新作版画集 浮遊する世界を描く、言葉と版画による詩画集

彼らの出会いは3年以上も前のことだ。ある日、大矢が読んだ谷村秀格の俳句がかねてから詩画集の作成を望んでいた大矢の琴線に触れたことから、この制作が始まった。

物事の徹底的な観察・考察の末に版画を制作する大矢に対し、「自然流、宇宙流」をうたう谷村の俳句は、浮遊するイメージを感覚的に言葉で紡いでいく。既にある谷村の俳句から大矢が選び、その言葉の世界を分解し、版画に再構築していく工程は、それまでの大矢の制作スタイルとはまったくことなるもので、「手の中からするりと逃げていく言葉を版に引き留めるような作業だった」と大矢は語る。

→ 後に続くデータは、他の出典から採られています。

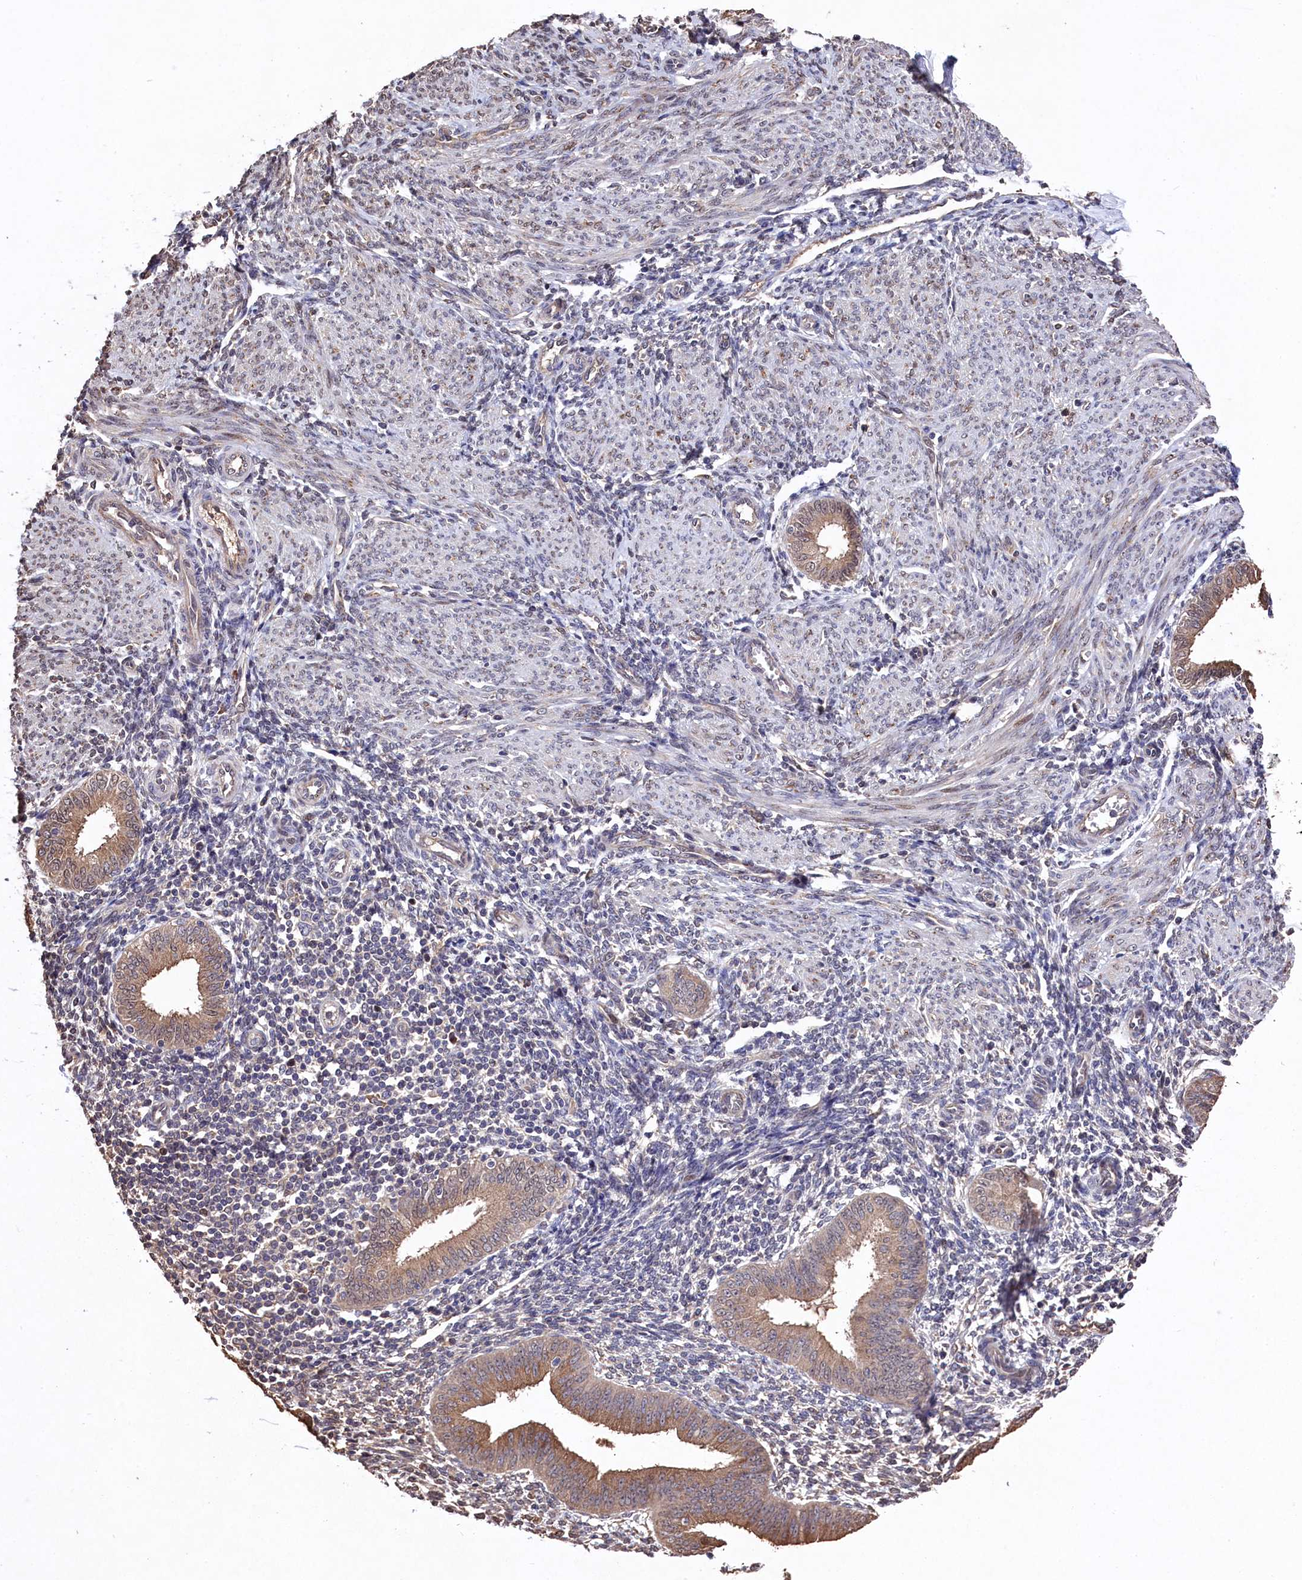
{"staining": {"intensity": "moderate", "quantity": "<25%", "location": "cytoplasmic/membranous"}, "tissue": "endometrium", "cell_type": "Cells in endometrial stroma", "image_type": "normal", "snomed": [{"axis": "morphology", "description": "Normal tissue, NOS"}, {"axis": "topography", "description": "Uterus"}, {"axis": "topography", "description": "Endometrium"}], "caption": "Protein analysis of benign endometrium displays moderate cytoplasmic/membranous expression in approximately <25% of cells in endometrial stroma. (DAB (3,3'-diaminobenzidine) IHC with brightfield microscopy, high magnification).", "gene": "NAA60", "patient": {"sex": "female", "age": 48}}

そして1年がかりの試行錯誤の結果、前衛書家でもある谷村自筆による句と、木版画と銅版画の世界が重なる7枚の作品が完成した。二ツ折りに仕上げられた各葉の表には、二人の指紋のような、樹木の年輪のようなイメージが木版画で摺られ、それを開くと冷静な絵と奔放な言葉が紙面を彩っている。右から左へと走ったかと思えば左右に分断し、そうかと思えば沈黙する谷村の言葉に、大矢の版画は静かに呼応してその世界を露わにする。まるで絵と言葉の役割が逆転したかのような、面白い感覚だ。

それらはふわふあとした真白い箱に収められ、春風になびく蜘蛛の糸の不確かな光景をさす春の季語、「糸遊」と名付けられた。手のひらから伝わる手触りや墨のにおいと共に、二人の小宇宙を感じたい。